◆ Page text ◆
◆ ◆ ◆ ◆
Christmas on Leidseplein – December 1, 2011 to January 15, 2012
For fantastic food, mulled wine and an ice skating rink head down to the Leidseplein. Nowhere else in Amsterdam can you enjoy the Drag Queen Winter Olympics , where flamboyant outfits meets pure athletic skill. You can also rent a pair of skates and join in all the fun.
Christmas Market in Westerpark – December 18, 2011
This is one of the funkiest Christmas markets in Amsterdam and you'll find it in the Westerpark. On offer you can expect 150 stalls with all kinds of unique and handmade paraphernalia including organic food (with free tasters), wool slippers, rugs, mulled wine and more! Entrance is free.
New Tattoo Museum
The Amsterdam Tattoo Museum
This place isn't your typical museum. The atmosphere when you walk in says it all – with friendly, enthusiastic and chatty staff who want to tell you all about this newly opened space. The grand opening was on Museum Night with a live and traditional Maori tattoo completed, as visitors watched on and milled around the space!
There are guest tattoo artists from around the world in place at all times, with the procedure room set up in a traditional way. Currently you can get a Japanese tattoo done by hand (it takes a long time and is extremely painful) but you can also watch someone else get it done too! For Western tattoos there's also a viewing area to watch the artists at work, or you can make an appointment.
The museum begins with the origins of tattooing in several countries such as Africa, Indonesia and New Zealand. Tattoos weren't just a form of artistic expression for the natives of these countries. They were also a ritualistic representation of the transition into adulthood, and belonging to a tribe. Most of all tattoos were a sign of respect in a group and were worn with pride.
◆ ◆ ◆ ◆
◆ Stored rows ◆
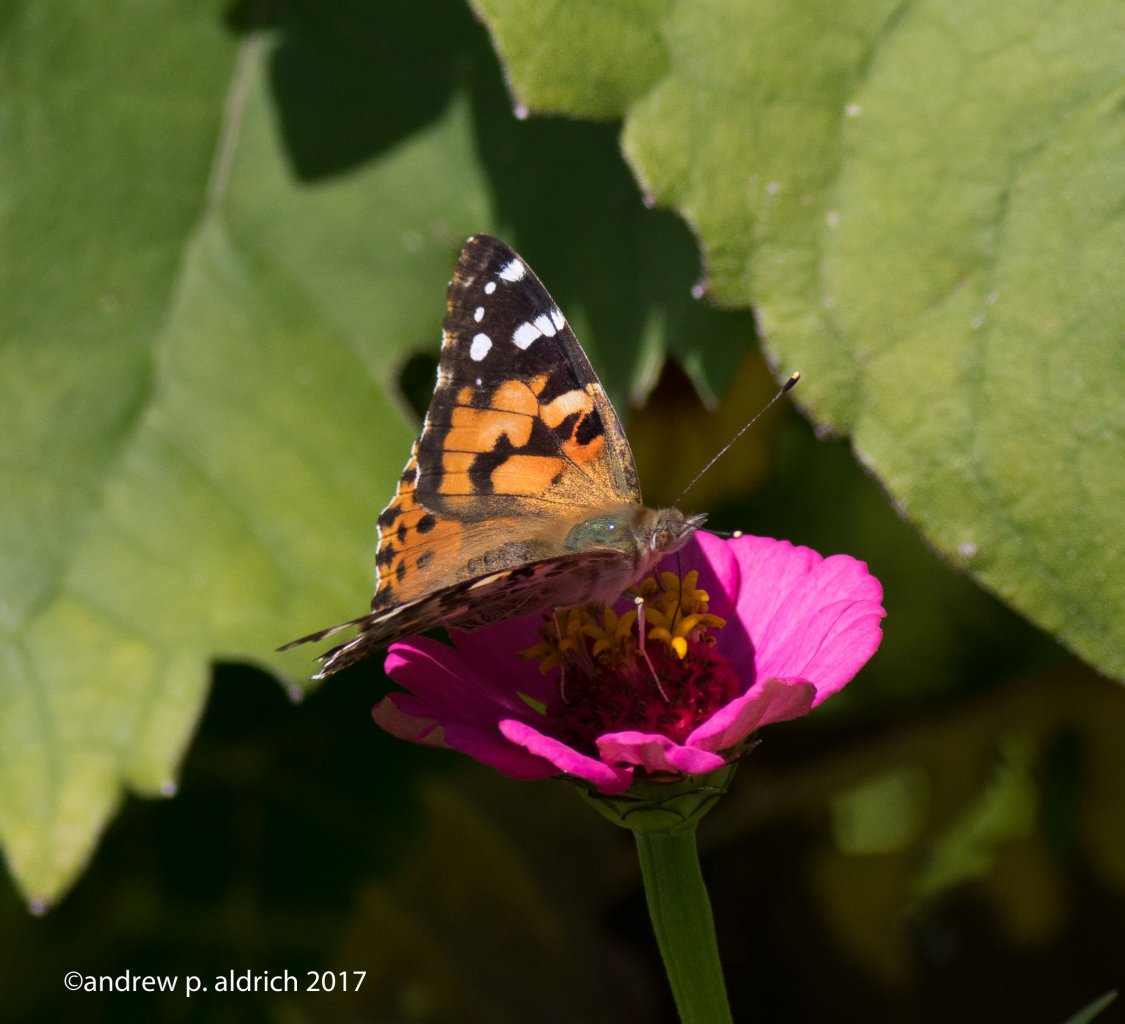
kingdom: Animalia
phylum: Arthropoda
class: Insecta
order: Lepidoptera
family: Nymphalidae
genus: Vanessa
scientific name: Vanessa cardui
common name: Painted Lady
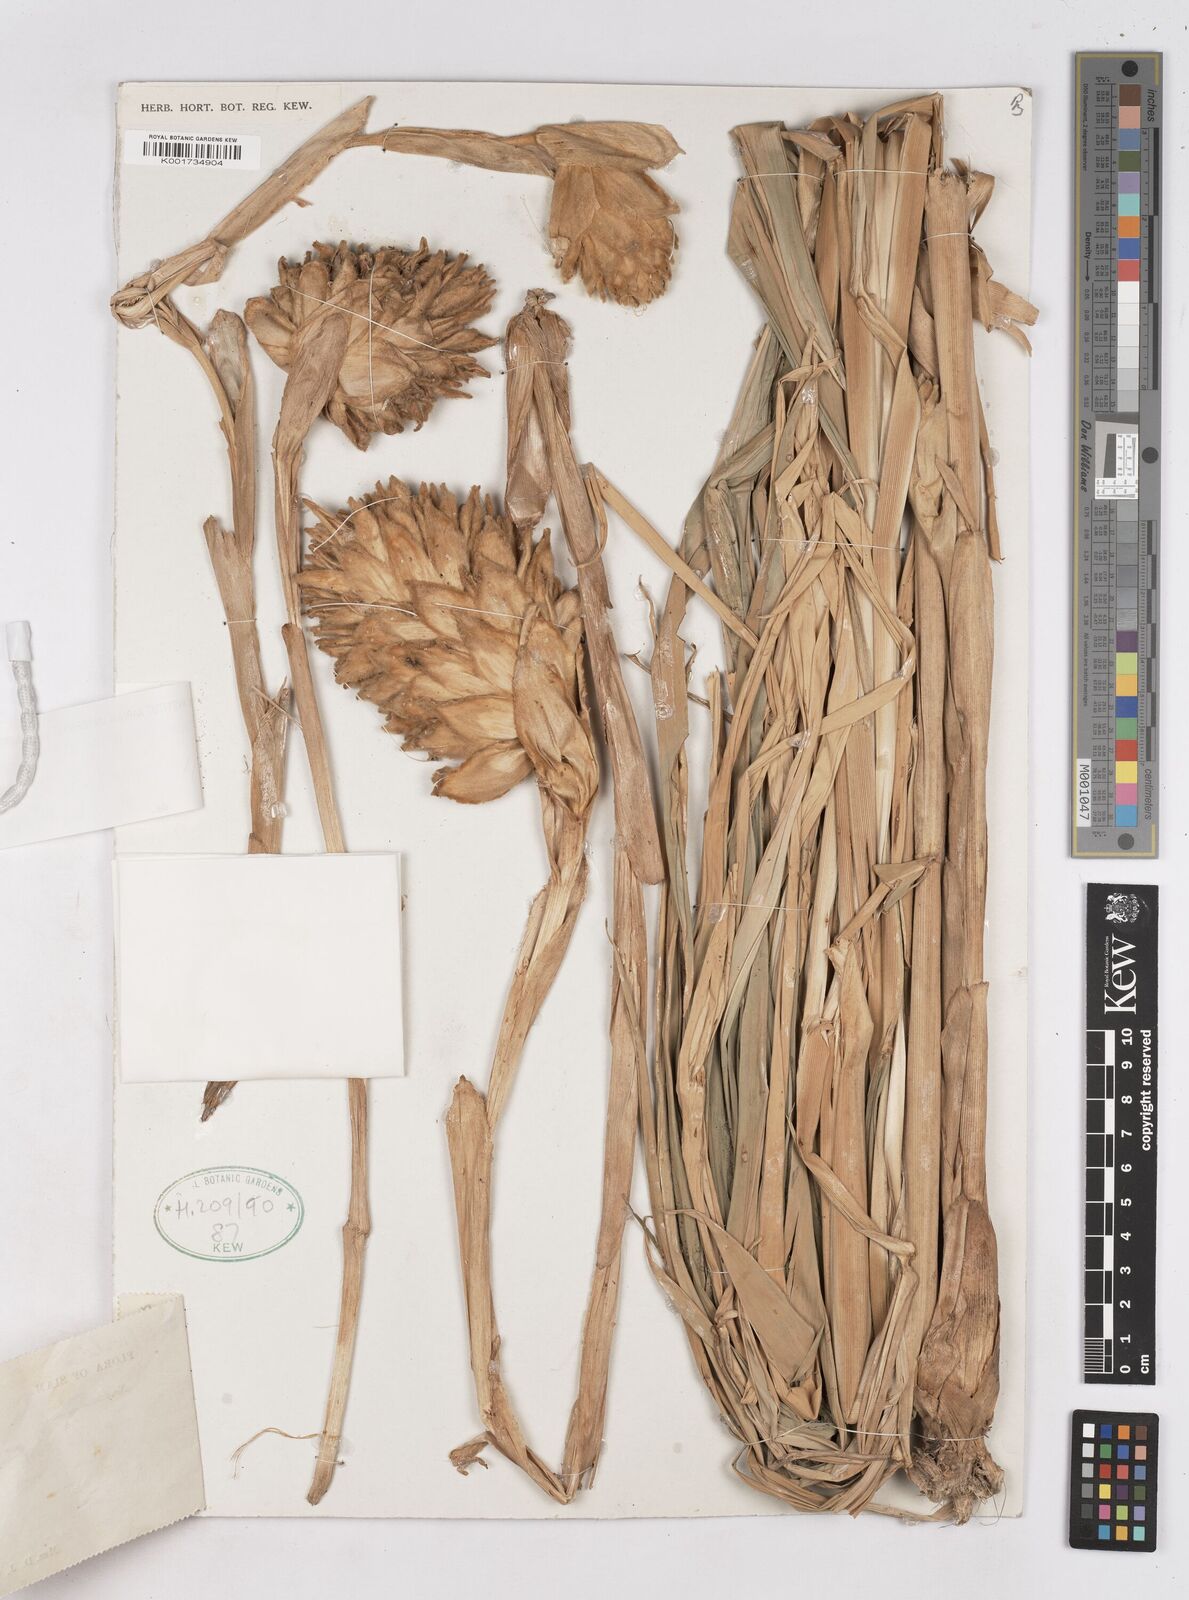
◆ ◆ ◆ ◆
◆ Exercises ◆
a - Copy the Amsterdam guide word for word, from "New Tattoo Museum" to "make an appointment.".
b - Write the next part of the Amsterdam guide, starting right after its last sentence.

◆ Outputs by task ◆
a -
New Tattoo Museum
The Amsterdam Tattoo Museum
This place isn't your typical museum. The atmosphere when you walk in says it all – with friendly, enthusiastic and chatty staff who want to tell you all about this newly opened space. The grand opening was on Museum Night with a live and traditional Maori tattoo completed, as visitors watched on and milled around the space!
There are guest tattoo artists from around the world in place at all times, with the procedure room set up in a traditional way. Currently you can get a Japanese tattoo done by hand (it takes a long time and is extremely painful) but you can also watch someone else get it done too! For Western tattoos there's also a viewing area to watch the artists at work, or you can make an appointment.

b -
Around the world the placing and meaning of tattoos differs slightly, but from the displays it's clear that tattooing was an important aspect of tribal life and a way to show the origins of a people, and keeping traditions alive.
In the museum you are drawn to this life of tattooing and the rooms where it all takes place. There's also something of a morbid past on show here with tattooed warriors and skull collections. Even the Tattoo Museum's logo is of an Iban rosette - a tattoo of a flower given to the Iban people of Indonesia as a reward for decapitating someone!
On the top floor the museum focuses fully on Western tattoo culture, where at first it was seen as a taboo. In days gone by, people with full body tattoos were only shown in freak shows, and were otherwise outcasts. You can also enjoy pictures of Army tattoos - a nice comparison with the ancient tribes, and equally a mark of acceptance, pride and place within a group.
With the nice visuals, relaxed atmosphere and cool history, this museum is a must see in Amsterdam. You can also get a souvenir from here that'll last a lifetime!
- Aly Coy
(Cost) 10 Euro
(h) 10.00 – 19.00 daily (Except December 25 and January 1)
(a) Plantage Middenlaan 62 (Across from the zoo)
News From the Beach
The City of Leiden
The chill of the autumn day nips at the end of my nose, as I stand bewildered, trying to decipher my map. I have been given a mission to explore the wonderful city of Leiden in The Netherlands by taking the city's famous walking tour. Before we begin I must confess that I am neither a walking fan or someone wears appropriate footwear for such adventures, but the opportunity to explore and sample some the culture seemed too hard to pass up.
I began my day at the very top of the city. The streets narrow and often lined with canals, resemble many cities in The Netherlands, but the wonders I uncovered most certainly left a lasting impression.
One of the first stops that I was personally looking forward to seeing was the De Valk flour mill. This monument, which towers over the city is home to an interesting incite into the history and construction of Dutch mills, over the ages. The Windmill was under construction, so the exterior was hidden beneath a wall of scaffolding and green netting, but as I stepped inside I felt far away from the city bustle. The museum's layout takes you through what a typical occupied mill would have looked like, in this case keeping many of the original features of the last family that ran and lived at this mill. In one short, very informative film, I learnt why when thinking of Holland, we think of windmills. The steep ladder like stairs take you up seven floors, unfolding the secrets of the trade.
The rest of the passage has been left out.